A few days later, Dom returns to London and collapses outside the apartment of his estranged daughter, Evelyn (Emilia Clarke). He wakes up and Evelyn's boyfriend Hugh (Nathan Stewart-Jarrett) introduces Dom to his grandson, Jawara. Hugh says that Evelyn is upset that Dom left her and was in prison, missing out on her childhood and his wife Katherine's death. Hugh suggests Dom visit Evelyn after her concert at a local club and attempt to reconcile. He goes to the concert, but leaves and meets Dickie. Dom says he wants to work for Lestor McGreevy Jr., the son of Fontaine's old rival. Dickie says Lestor is even worse than his father, but Dom says he needs work. Dom follows Lestor on his daily jog and learns Lestor holds a grudge for Dom killing his cat when he was a child. After following and arguing with Lestor, he finally tells Dom to go to his club that night. They make a bet. If he opens an electronic safe he gets work, if he fails to open it in 10 minutes, Lestor will cut off his genitalia.

Dom and Dickie go to Lestor's club and Dom opens a safe in 10 minutes with a sledgehammer, only to learn the real safe is inside that safe. Before Lestor can cut off Dom's penis, Dickie smashes Lestor on the head with a statue and Dom knocks out his thugs with the sledgehammer. They run away from Lestor's club and Dom goes back to the local club where Evelyn was performing. There, Evelyn tells Dom he would only have spent three years in prison if he had ratted on Fontaine; because he didn't, he missed out on her childhood and her mother dying. Evelyn tells Dom that all she wanted was a real father. She turns her back on him and leaves. The next day, Dom sees Melody on her scooter and says he hasn't received good luck. She says it will come soon.

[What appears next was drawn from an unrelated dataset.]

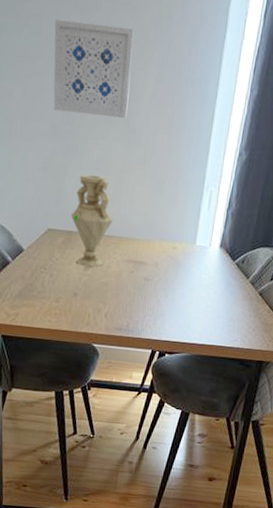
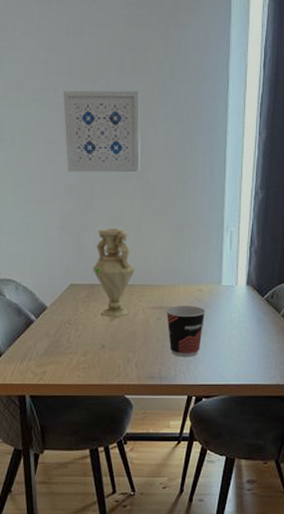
cup: none [138,261,178,313] -> present [165,305,206,357]

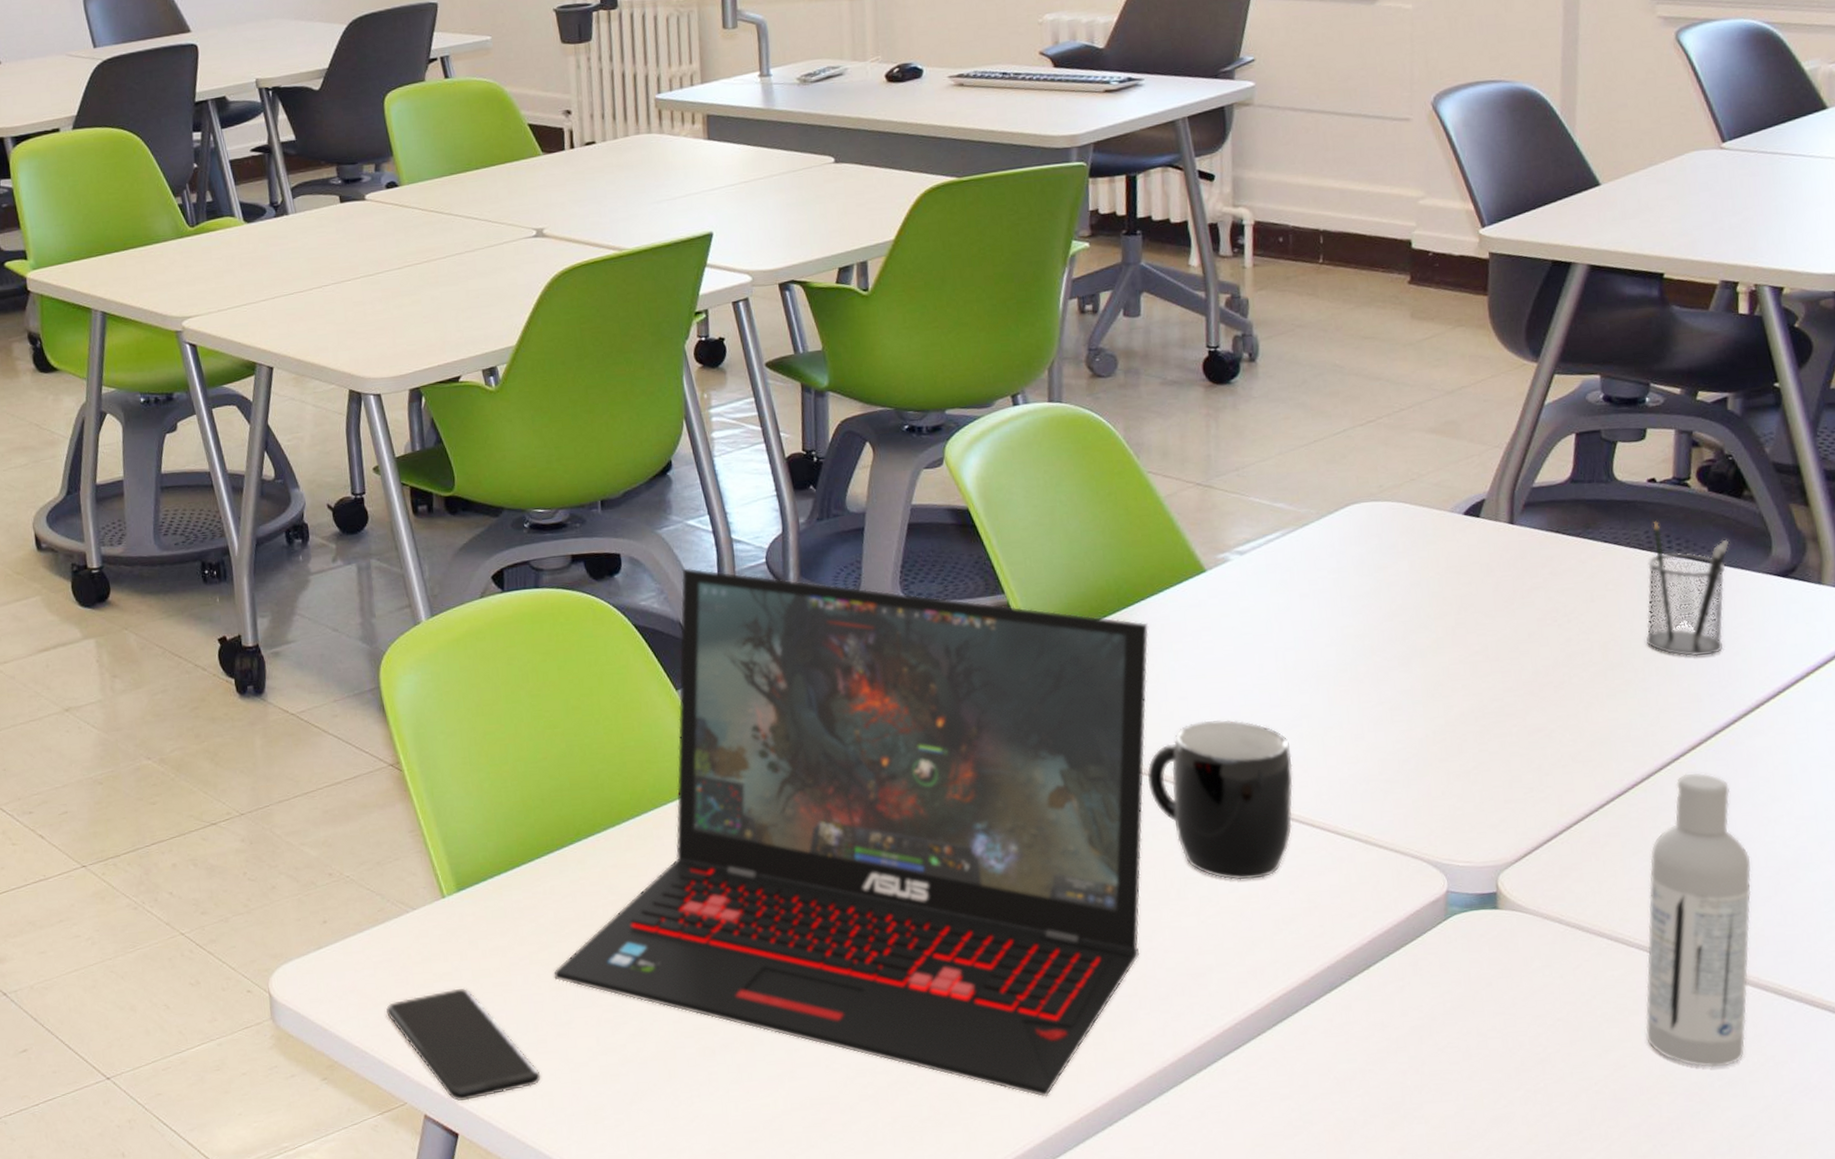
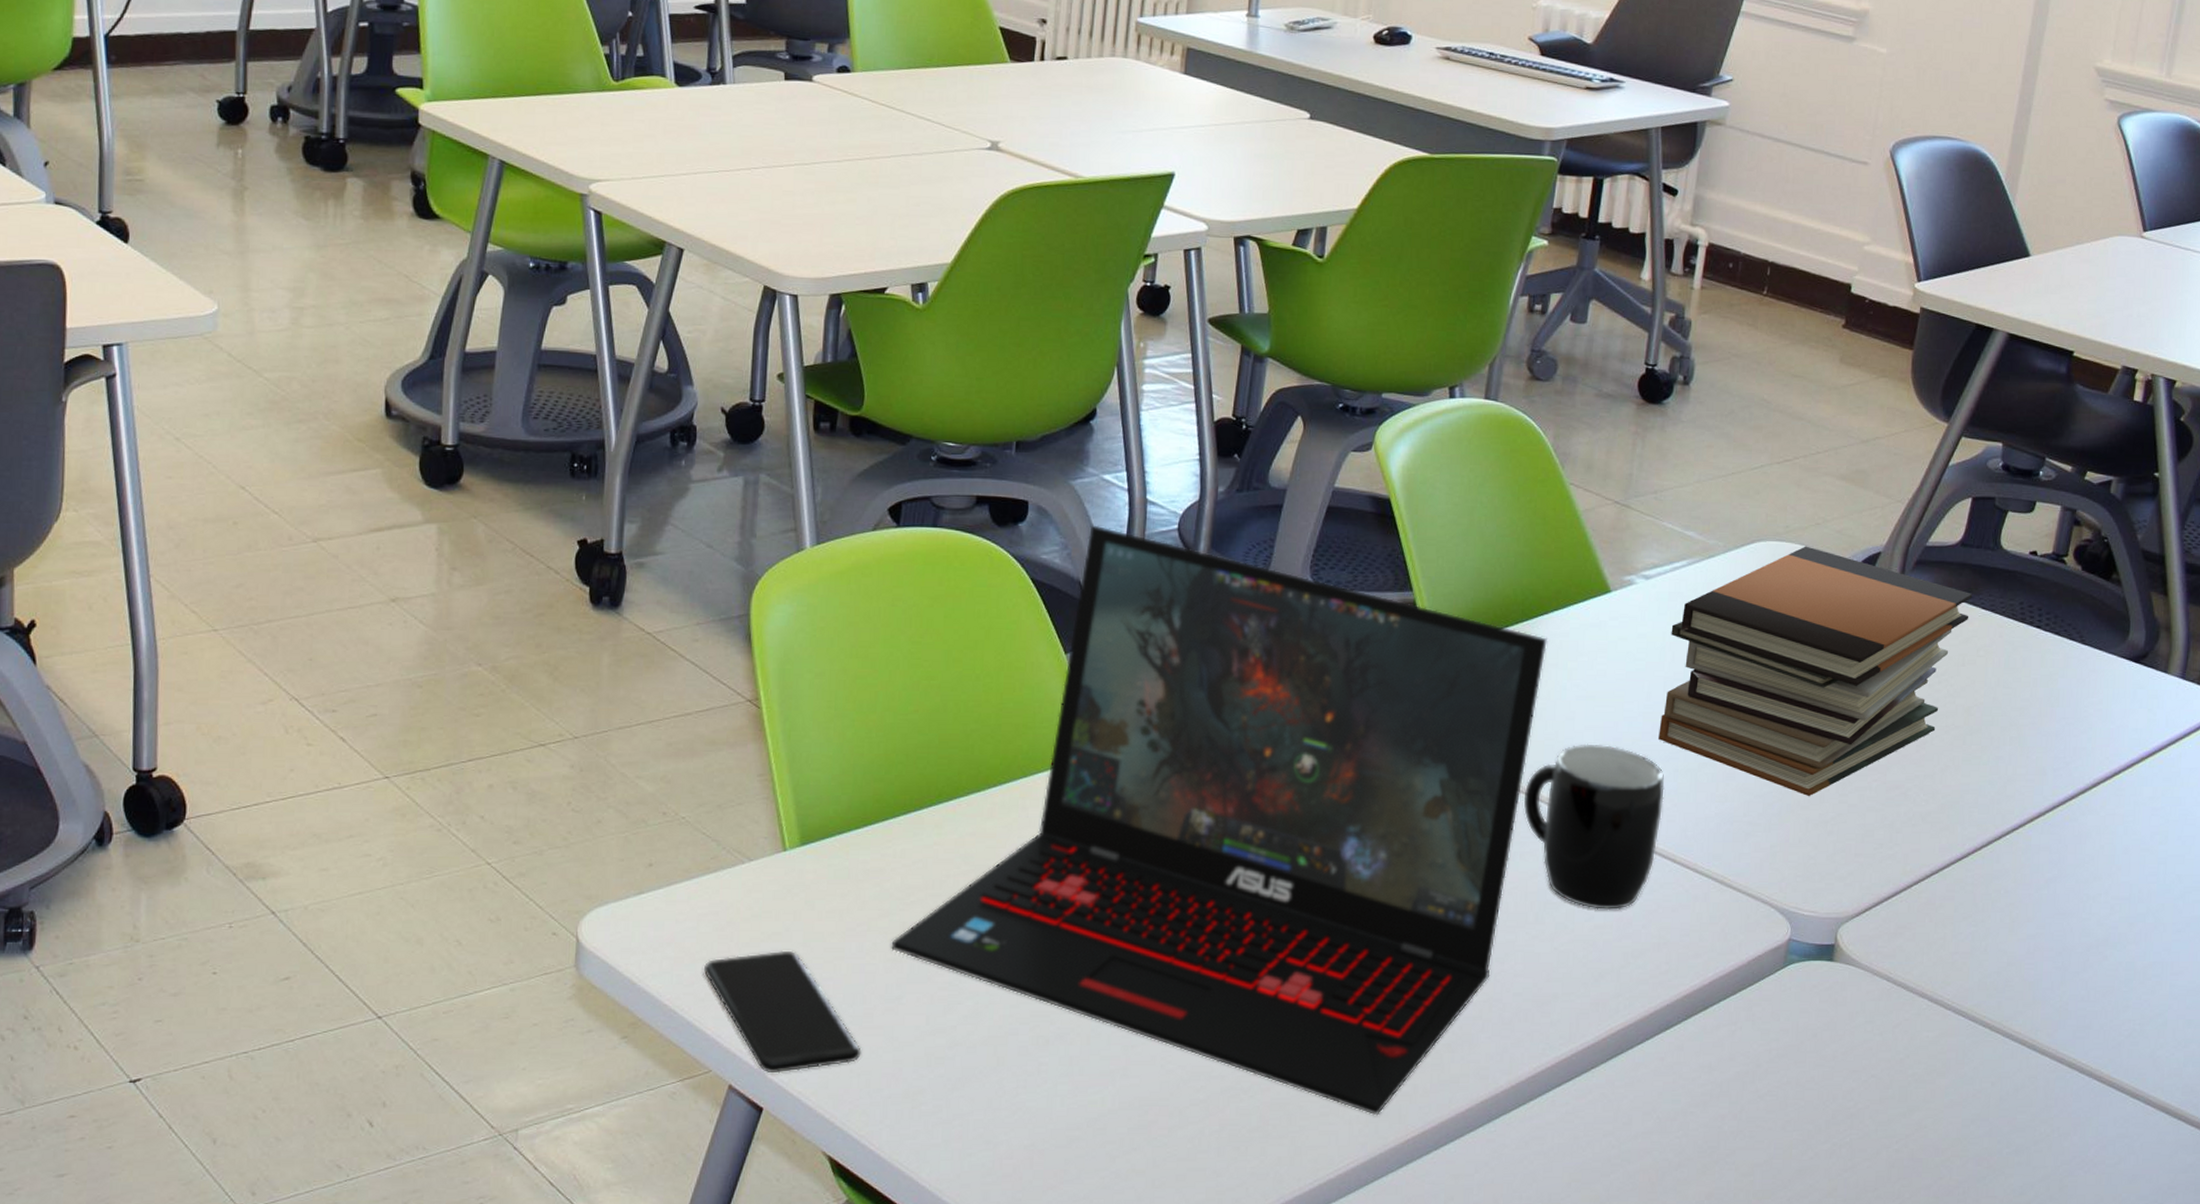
book stack: none [1274,502,1592,748] -> present [1658,546,1973,796]
pencil holder: present [1645,519,1730,657] -> none [2005,592,2093,731]
bottle: present [1645,773,1751,1068] -> none [1949,844,2067,1135]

Dom visits the grave of his wife Katherine and apologises. He turns and sees his grandson Jawara sitting next to him. He walks Jawara out of the cemetery and takes him back to Evelyn. He asks if he can walk with them in silence, but she says they have to hurry home. She says Dom can take Jawara to school on Monday if he doesn't get drunk on Sunday night. As they walk away, Jawara waves to Dom, who waves back. He walks in the opposite direction and sees Paolina enter a restaurant with an older man. He enters the restaurant and grips Paolina's hand. He whispers threats and continues to clutch her hand, before leaving he kisses her. As he leaves the restaurant, he smiles as it is revealed that he has stolen Paolina's diamond ring.

==Cast==
- Jude Law as Dom Hemingway, a safe-cracker just released from prison out to get his reward for keeping silent.
- Richard E. Grant as Dickie Black, Dom's devoted best friend.
- Demián Bichir as Ivan Anatolievich Fontanov / Mr. Fontaine, a crime boss holed up outside St. Tropez.
- Emilia Clarke as Evelyn Hemingway, Dom's estranged daughter.
- Kerry Condon as Melody, the lucky penny.
- Jumayn Hunter as Lestor, the son of Dom's nemesis.
- Mădălina Diana Ghenea as Paolina, the femme fatale.
- Nathan Stewart-Jarrett as Hugh, Evelyn's musician boyfriend.

==Production==
Principal photography took place in the Autumn of 2012 in St Tropez, Isle of Man and London locations, The Historic Dockyard Chatham and Pinewood Studios. The film was produced by Academy Award-winner Jeremy Thomas at Recorded Picture Company, with BBC Films as financier.

Jude Law gained 13 kg weight for his character.

==Reception==

Dom Hemingway received mixed reviews. It holds a 56% rating on review aggregator site Rotten Tomatoes, with an average score of 5.87/10, based on 127 reviews. The website's critical consensus states: "Jude Law is clearly having fun in Dom Hemingways title role, but viewers may find this purposely abrasive gangster dramedy isn't quite as enjoyable from the other side of the screen." Metacritic gives the film a weighted average score of 55 out of 100, based on 37 critics, indicating "mixed or average reviews".